Publié le par la Rédaction


Dans la nuit du 12 au 13 mars, les travailleurs et travailleuses de l’usine Sony de Pontonx-sur-l’Adour (Landes), ont fermement invité leur PDG, séquestré dans l’usine occupée, à passer la nuit avec eux. À l’usine Continental de Clairoix (Oise), le directeur, venu le 12 mars pour «se justifier» de la fermeture du site, s’est vu copieusement bombardé d’œufs. Un drapeau reçu en pleine tête l’a définitivement convaincu de fuir «ses» salarié-e-s sans qu’il ait eu droit à la parole.

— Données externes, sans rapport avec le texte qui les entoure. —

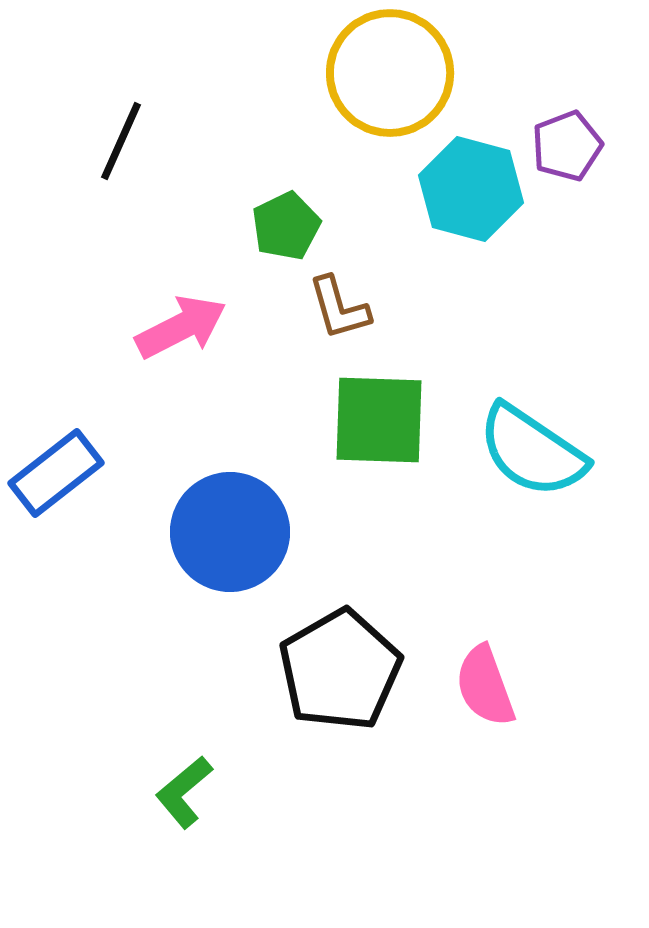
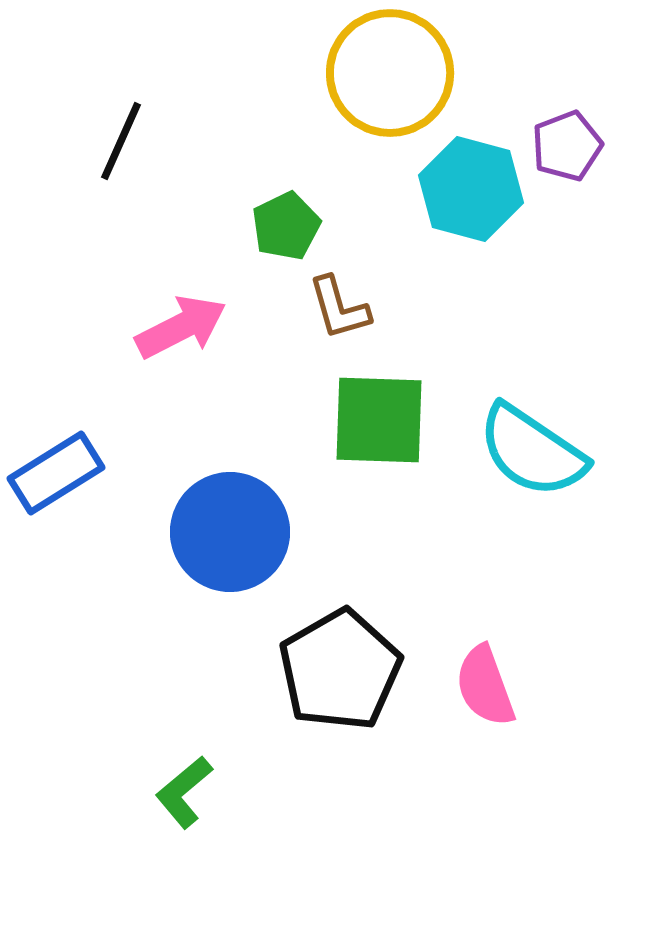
blue rectangle: rotated 6 degrees clockwise
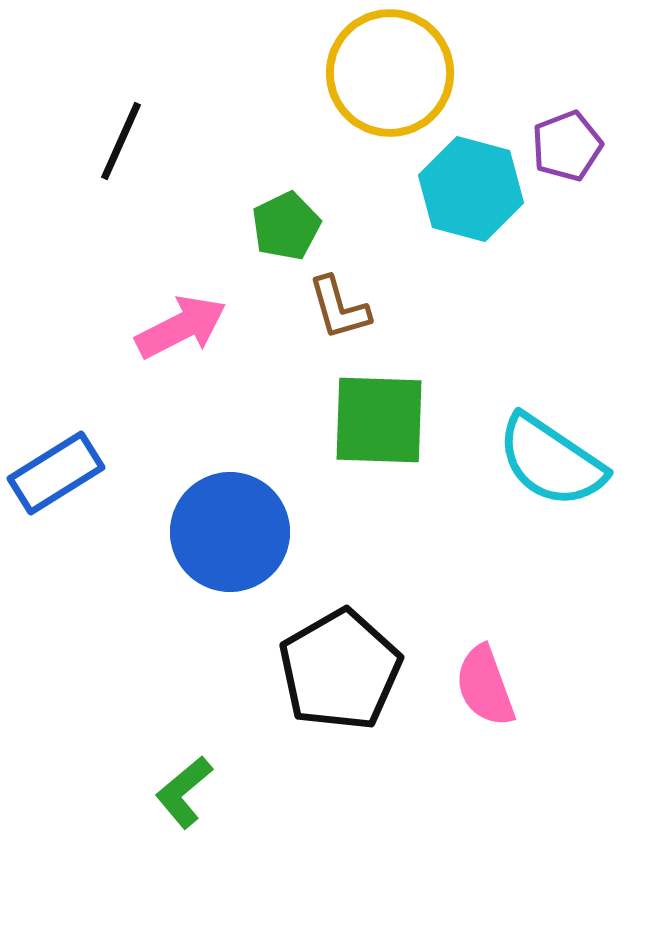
cyan semicircle: moved 19 px right, 10 px down
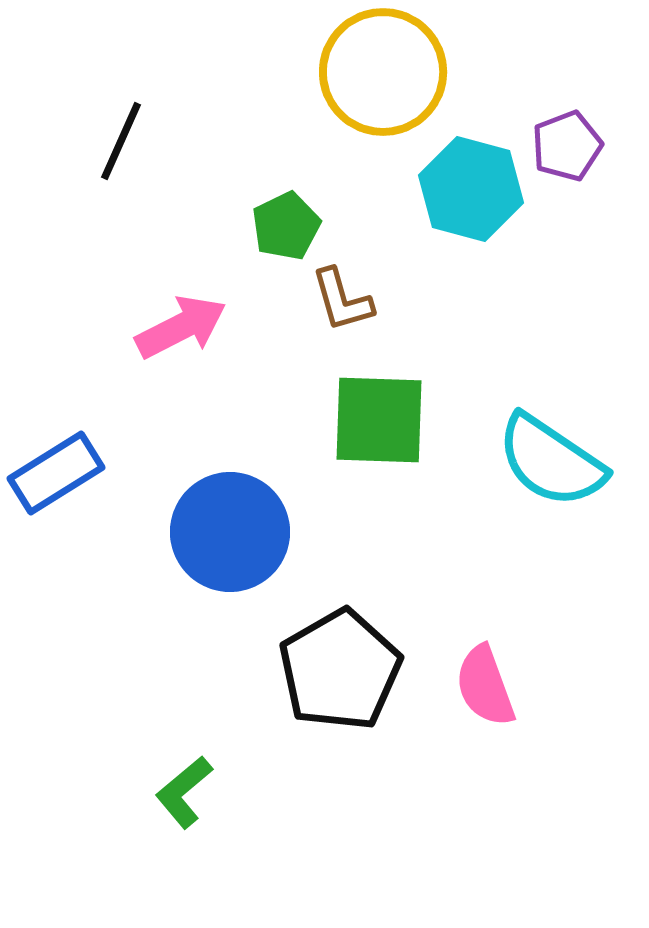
yellow circle: moved 7 px left, 1 px up
brown L-shape: moved 3 px right, 8 px up
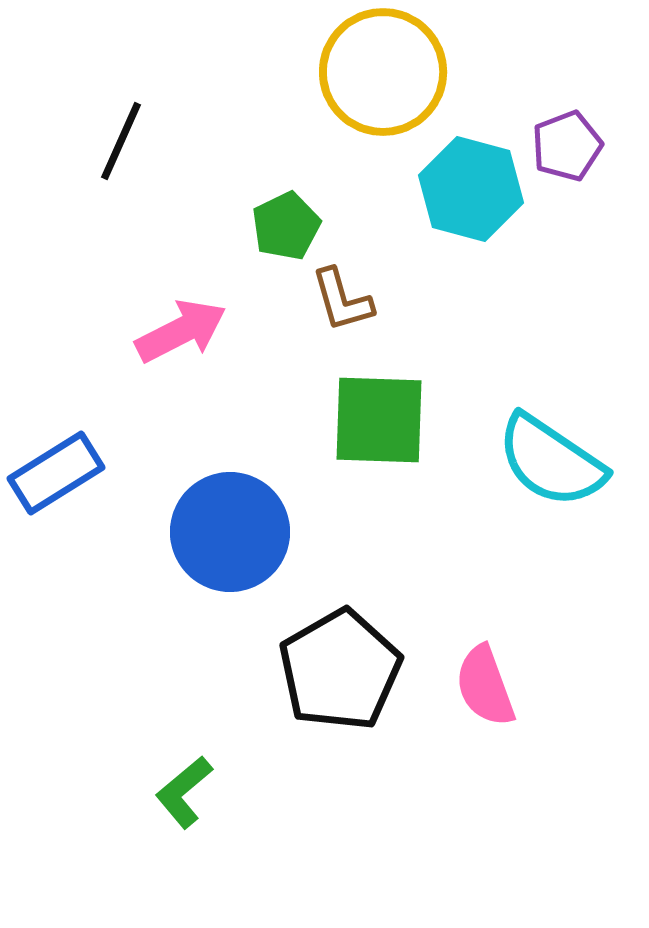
pink arrow: moved 4 px down
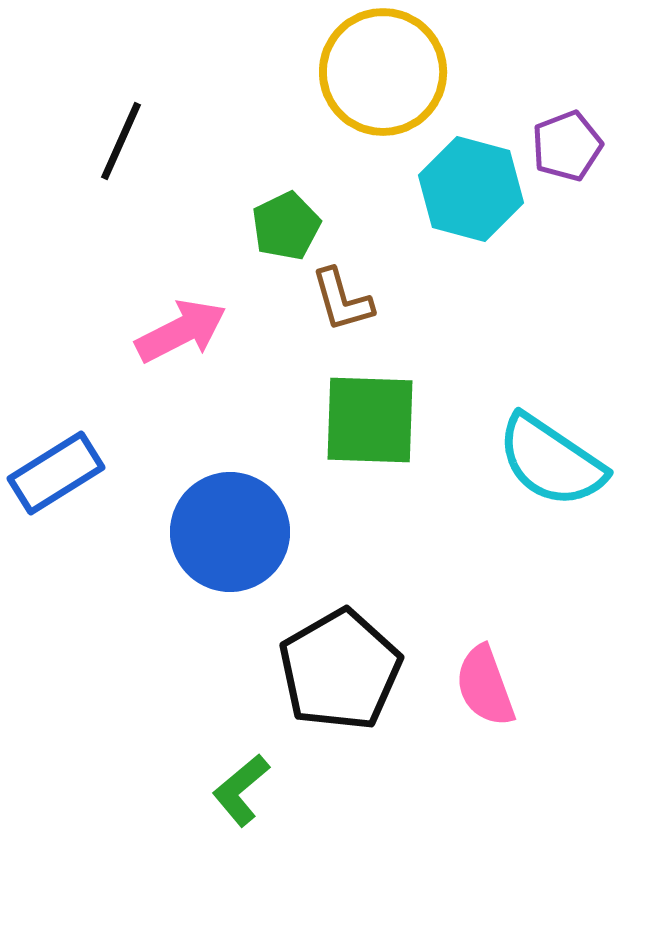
green square: moved 9 px left
green L-shape: moved 57 px right, 2 px up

Ces deux exemples témoignent d’une colère ouvrière qui transgresse allègrement les codes de la contestation balisée, respectueuse des «partenaires sociaux» que seraient les patrons. Car ces travailleurs et ces travailleuses, qui sous la menace du chômage comme à Clairoix, avaient précédemment accepté de «travailler plus» pour «sauver l’usine». Ils sont aujourd’hui floués, humiliés. La colère est trop grande. On ne peut pas saigner deux fois un agneau sans qu’il rugisse comme un lion.

La morgue et le cynisme patronal ont aujourd’hui un coût : celui du retour de l’insubordination ouvrière. Occupations, séquestrations, «violences» sont certes, encore timides et limitées. Elles ne peuvent par ailleurs se suffirent en elles-mêmes.

Mais elles sont le marqueur d’un sursaut combatif qu’il faut accompagner.

Et l’exemple des Antilles victorieuses, tout comme le constat, le 19 mars, d’une énergie disponible pour en découdre dans le public comme dans le privé, peuvent donner des idées à certains et fournir les ingrédients d’un cocktail social explosif.

Un nouveau cycle de luttes peut désormais s’ouvrir.

Les communistes libertaires y prendront toute leur place.

Alternative libertaire, 24 mars 2009.